Karena kebutuhan atau postur anggaran yang harus dikeluarkan juga tidak main-main. Hanya untuk program makan siang dan susu gratis saja dibutuhkan 450 T setiap tahunnya.

Belum dengan pos-pos lain yang memang membutuhkan anggaran besar. Jadi, logis jika mengikuti alur pikir kubu Prabowo-Gibran. Persoalannya, siapkah rakyat?

Jadi, narasi Prabowo-Gibran akan menaikan pajak, bukanlah hoax, melainkan dikatakan sendiri dan langsung oleh kubu 2. Sebagai gambaran, kondisi hari ini tax ratio kita 10-11%.

Hitungan prabowo (dlm video) sudah bener, setiap naik 1%, rasio pajak, negara akan mendapatkan tambahan pendapatan 15 Milyar US dollar atau Rp 217 Trilyun.

Sekali lagi, siapa yang akan dibebankan kenaikan pajak tersebut? Sementara hidup rakyat sedang tidak baik-baik saja. Prediksi Pengamat mengatakan 2024 ini ekonomi melemah.

Rakyat hanya bisa berkata, “Siapa saja yang menjadi presiden, hidup kita ya seperti begini terus, kalau tidak kerja ya tidak makan,” begitu keluhan rakyat.

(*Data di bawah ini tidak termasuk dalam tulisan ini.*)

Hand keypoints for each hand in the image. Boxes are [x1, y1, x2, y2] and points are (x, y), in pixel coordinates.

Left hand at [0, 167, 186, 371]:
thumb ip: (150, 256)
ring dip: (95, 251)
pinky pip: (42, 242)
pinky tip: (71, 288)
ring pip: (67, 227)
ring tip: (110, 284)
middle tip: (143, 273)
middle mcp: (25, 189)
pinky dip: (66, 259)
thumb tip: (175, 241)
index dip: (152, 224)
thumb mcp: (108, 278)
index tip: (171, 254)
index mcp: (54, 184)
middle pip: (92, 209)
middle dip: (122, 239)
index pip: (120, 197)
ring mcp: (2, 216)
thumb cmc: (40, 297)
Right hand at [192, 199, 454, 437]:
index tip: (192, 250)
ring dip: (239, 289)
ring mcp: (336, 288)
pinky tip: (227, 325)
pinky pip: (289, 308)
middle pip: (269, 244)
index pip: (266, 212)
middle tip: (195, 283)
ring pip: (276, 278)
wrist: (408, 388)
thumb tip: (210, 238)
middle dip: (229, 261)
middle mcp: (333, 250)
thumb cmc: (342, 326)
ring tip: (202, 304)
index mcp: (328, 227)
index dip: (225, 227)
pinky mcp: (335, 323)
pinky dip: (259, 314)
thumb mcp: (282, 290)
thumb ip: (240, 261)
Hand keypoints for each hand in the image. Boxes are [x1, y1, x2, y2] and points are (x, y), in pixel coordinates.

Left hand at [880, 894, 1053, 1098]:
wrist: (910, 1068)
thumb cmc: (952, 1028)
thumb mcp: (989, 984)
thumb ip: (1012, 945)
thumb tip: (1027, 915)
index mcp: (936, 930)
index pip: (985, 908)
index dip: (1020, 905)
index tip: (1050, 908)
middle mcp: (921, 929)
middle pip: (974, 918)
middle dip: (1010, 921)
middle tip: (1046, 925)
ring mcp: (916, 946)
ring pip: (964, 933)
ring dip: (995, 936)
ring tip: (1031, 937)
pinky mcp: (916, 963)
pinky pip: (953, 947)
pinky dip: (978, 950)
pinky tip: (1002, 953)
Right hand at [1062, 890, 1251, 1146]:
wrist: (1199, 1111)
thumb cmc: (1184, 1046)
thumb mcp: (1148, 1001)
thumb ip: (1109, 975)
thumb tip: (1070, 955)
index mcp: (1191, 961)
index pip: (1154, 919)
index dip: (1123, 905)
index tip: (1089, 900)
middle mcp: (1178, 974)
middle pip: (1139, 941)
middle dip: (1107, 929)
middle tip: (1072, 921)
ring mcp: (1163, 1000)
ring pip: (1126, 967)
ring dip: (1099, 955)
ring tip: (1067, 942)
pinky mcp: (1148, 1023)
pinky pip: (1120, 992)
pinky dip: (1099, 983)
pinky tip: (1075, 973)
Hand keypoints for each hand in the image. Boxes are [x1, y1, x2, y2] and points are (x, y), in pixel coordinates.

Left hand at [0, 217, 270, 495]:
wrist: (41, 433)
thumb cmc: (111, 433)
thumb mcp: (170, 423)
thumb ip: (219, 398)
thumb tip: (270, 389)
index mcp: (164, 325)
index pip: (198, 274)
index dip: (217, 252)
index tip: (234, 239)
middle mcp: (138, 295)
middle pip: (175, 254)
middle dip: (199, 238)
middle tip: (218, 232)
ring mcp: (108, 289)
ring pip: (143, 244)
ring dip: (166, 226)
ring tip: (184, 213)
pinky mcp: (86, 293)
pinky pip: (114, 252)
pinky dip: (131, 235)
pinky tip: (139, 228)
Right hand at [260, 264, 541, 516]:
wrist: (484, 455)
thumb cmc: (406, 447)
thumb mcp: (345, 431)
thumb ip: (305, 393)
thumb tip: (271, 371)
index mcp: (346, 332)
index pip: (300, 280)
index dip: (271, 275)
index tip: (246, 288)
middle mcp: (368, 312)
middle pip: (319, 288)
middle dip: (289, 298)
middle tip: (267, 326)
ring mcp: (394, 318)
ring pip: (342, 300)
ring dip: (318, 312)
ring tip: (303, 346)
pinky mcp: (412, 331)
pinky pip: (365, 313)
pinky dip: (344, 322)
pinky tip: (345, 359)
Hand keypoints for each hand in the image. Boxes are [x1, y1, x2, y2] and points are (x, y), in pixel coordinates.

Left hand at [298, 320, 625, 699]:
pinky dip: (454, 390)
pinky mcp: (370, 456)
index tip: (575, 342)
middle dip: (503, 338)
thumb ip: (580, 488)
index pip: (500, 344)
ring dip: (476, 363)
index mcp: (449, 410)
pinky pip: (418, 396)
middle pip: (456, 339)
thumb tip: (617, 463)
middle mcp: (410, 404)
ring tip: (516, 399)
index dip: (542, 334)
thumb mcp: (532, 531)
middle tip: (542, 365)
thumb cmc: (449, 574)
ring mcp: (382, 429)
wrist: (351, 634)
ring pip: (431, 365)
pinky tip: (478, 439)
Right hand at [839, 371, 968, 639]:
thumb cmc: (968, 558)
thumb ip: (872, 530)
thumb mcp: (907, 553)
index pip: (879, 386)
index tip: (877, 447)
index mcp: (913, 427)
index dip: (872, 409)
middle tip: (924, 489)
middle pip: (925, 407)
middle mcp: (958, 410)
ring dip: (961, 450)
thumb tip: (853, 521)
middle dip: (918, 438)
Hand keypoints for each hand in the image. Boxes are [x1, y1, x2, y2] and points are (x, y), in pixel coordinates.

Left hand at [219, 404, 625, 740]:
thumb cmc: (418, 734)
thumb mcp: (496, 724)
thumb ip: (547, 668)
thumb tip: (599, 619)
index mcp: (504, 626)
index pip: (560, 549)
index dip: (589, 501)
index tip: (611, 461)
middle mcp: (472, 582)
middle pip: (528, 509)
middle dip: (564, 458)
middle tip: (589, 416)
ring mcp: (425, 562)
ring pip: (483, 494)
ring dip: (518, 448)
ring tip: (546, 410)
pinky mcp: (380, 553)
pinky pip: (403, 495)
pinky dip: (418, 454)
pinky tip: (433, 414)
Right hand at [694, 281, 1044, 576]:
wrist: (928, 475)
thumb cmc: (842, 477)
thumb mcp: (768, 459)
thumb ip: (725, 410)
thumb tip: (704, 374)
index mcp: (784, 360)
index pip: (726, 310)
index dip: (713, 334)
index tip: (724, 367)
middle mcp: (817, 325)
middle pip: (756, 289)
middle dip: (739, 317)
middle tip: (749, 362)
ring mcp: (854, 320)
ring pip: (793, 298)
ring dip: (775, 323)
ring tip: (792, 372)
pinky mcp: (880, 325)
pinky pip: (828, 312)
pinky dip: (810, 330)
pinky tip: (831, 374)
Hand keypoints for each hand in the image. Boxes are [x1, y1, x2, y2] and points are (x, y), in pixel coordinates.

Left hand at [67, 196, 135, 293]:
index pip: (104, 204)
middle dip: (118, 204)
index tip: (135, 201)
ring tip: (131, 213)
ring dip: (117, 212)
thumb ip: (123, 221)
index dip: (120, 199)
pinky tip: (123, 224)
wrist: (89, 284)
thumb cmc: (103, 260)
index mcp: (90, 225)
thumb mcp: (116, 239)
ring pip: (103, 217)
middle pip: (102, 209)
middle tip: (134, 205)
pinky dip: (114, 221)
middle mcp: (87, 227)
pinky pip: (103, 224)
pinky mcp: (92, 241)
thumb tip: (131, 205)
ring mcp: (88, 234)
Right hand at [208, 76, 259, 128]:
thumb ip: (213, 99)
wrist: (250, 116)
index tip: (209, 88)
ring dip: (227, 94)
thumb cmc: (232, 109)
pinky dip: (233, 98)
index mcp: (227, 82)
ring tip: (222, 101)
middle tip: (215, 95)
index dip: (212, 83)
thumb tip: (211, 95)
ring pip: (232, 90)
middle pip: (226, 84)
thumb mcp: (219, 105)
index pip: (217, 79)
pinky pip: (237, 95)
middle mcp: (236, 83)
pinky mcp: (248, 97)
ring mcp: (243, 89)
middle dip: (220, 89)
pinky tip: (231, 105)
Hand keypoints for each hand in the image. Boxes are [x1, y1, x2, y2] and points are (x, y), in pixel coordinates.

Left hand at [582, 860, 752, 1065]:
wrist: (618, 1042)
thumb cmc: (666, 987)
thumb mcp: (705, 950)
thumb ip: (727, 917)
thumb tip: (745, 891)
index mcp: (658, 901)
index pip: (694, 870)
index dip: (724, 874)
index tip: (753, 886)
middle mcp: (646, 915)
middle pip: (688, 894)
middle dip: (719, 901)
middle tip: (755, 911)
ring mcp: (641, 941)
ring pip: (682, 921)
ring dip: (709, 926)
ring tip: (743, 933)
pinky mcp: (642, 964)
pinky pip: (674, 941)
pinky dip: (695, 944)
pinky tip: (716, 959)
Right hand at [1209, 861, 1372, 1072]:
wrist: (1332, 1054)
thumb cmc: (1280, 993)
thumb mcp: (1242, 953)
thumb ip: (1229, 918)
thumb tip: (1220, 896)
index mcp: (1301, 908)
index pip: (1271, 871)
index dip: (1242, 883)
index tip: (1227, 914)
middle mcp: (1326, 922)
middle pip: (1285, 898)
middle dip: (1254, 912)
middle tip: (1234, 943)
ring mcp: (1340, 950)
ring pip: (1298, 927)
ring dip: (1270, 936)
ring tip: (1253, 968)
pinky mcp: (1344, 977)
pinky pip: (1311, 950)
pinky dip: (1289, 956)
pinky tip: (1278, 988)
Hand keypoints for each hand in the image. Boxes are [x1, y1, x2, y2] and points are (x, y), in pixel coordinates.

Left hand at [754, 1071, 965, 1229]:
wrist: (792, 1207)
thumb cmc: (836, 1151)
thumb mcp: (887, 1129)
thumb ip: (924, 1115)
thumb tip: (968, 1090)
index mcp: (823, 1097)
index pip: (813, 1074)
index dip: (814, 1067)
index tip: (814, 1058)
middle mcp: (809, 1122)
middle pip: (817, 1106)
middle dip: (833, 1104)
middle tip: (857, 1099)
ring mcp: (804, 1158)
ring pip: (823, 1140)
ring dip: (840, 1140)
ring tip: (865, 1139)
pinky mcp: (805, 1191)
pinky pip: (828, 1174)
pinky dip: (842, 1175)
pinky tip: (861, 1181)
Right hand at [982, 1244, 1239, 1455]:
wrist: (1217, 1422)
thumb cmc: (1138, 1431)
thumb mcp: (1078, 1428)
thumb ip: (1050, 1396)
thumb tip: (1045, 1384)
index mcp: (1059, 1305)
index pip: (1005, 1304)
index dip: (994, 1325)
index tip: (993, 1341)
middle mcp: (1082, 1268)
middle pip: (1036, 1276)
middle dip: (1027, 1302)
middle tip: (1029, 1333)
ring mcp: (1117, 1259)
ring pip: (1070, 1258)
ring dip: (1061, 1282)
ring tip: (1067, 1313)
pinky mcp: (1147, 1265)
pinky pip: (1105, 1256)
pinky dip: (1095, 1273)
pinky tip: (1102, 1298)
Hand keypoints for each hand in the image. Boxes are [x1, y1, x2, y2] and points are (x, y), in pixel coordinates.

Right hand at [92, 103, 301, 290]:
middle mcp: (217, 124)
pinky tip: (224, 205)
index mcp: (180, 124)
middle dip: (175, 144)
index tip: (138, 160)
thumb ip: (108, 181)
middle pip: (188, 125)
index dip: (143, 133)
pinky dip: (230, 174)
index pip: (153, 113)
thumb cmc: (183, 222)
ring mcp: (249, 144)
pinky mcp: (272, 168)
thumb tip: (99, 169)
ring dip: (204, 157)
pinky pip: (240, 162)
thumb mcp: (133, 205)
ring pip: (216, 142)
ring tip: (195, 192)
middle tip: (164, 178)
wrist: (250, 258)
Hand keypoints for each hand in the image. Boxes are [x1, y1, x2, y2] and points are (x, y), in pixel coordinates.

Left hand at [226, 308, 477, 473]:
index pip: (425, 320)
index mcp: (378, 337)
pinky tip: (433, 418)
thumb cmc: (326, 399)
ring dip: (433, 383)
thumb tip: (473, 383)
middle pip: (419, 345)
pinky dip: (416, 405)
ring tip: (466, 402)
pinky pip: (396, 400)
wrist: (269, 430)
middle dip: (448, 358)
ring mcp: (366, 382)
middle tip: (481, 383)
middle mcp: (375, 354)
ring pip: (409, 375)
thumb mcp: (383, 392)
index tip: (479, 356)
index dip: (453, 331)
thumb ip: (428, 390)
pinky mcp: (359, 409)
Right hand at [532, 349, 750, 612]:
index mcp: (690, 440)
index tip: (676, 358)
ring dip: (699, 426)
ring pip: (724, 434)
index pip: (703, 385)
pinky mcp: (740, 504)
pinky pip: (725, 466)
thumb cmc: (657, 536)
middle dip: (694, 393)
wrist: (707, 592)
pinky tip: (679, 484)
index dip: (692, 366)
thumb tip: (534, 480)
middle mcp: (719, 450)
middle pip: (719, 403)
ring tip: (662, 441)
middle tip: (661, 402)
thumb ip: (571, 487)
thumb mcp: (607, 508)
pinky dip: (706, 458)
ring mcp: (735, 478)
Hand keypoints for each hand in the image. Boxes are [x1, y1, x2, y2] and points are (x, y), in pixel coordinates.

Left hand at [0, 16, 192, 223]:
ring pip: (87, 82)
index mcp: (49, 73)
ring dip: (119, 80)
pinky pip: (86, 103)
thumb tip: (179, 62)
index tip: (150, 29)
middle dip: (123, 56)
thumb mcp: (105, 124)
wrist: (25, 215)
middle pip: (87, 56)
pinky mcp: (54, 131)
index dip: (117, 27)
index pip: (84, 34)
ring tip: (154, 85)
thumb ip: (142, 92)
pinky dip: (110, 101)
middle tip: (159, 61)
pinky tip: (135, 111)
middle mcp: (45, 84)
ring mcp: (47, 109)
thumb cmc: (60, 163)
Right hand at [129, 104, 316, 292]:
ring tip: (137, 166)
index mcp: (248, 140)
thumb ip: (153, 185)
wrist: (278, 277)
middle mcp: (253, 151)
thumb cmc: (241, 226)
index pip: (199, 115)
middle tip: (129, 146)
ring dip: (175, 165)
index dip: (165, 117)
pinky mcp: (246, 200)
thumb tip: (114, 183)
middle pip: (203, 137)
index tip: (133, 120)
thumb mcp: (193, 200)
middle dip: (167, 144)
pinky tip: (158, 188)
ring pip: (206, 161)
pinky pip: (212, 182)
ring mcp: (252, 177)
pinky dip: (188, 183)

Mahfud MD sudah mengingatkan, meningkatkan rasio pajak tidak mudah. Bahkan pemerintah Jokowi sudah melakukan beberapa upaya juga gagal, termasuk program keringan pajak, tetap tidak ada yang mau.

Mahfud pada kesempatan lain menjelaskan bahwa paslon 3 (Ganjar-Mahfud) akan menggenjot pertumbuhan ekonomi sampai 7%.

Bandingkan dengan Prabowo yang tidak berani menetapkan pertumbuhan ekonomi hingga 7% meski akan mendapat anggaran super gemuk (dengan asumsi menaikkan 23% tadi).

Paslon GAMA menjelaskan bahwa jika anggaran negara tidak dikorupsi, maka pertumbuhan ekonomi bisa mencapai 7%. Kemudian, GAMA juga melakukan penyitaan aset hasil korupsi (kasus yang sudah terjadi).

Dengan dua langkah tersebut, GAMA meyakini bahwa anggaran negara menjadi lebih dari cukup, tanpa perlu membebani rakyat dengan menaikkan pajak.

Inilah program yang memang berorientasi kepada rakyat kecil dan sebaliknya tegas kepada pelaku kejahatan korupsi. GAMA berkeyakinan persoalan bangsa akan selesai jika anggaran negara tidak dikorupsi.

Bahkan menurut Mahfud, penduduk Indonesia harusnya bisa mendapat 20 jt perbulan tanpa ngapa-ngapain jika tidak ada korupsi. Jadi, kunci dari pengelolaan anggaran negara salah satunya adalah memberantas korupsi dan tidak ad kebocoran negara.

Penghematan adalah salah satu sumber pemasukan, demikian teori ekonomi berkata. Maka, rakyat ingin dinaikan pajak atau korupsi diberantas? Itu saja pilihannya.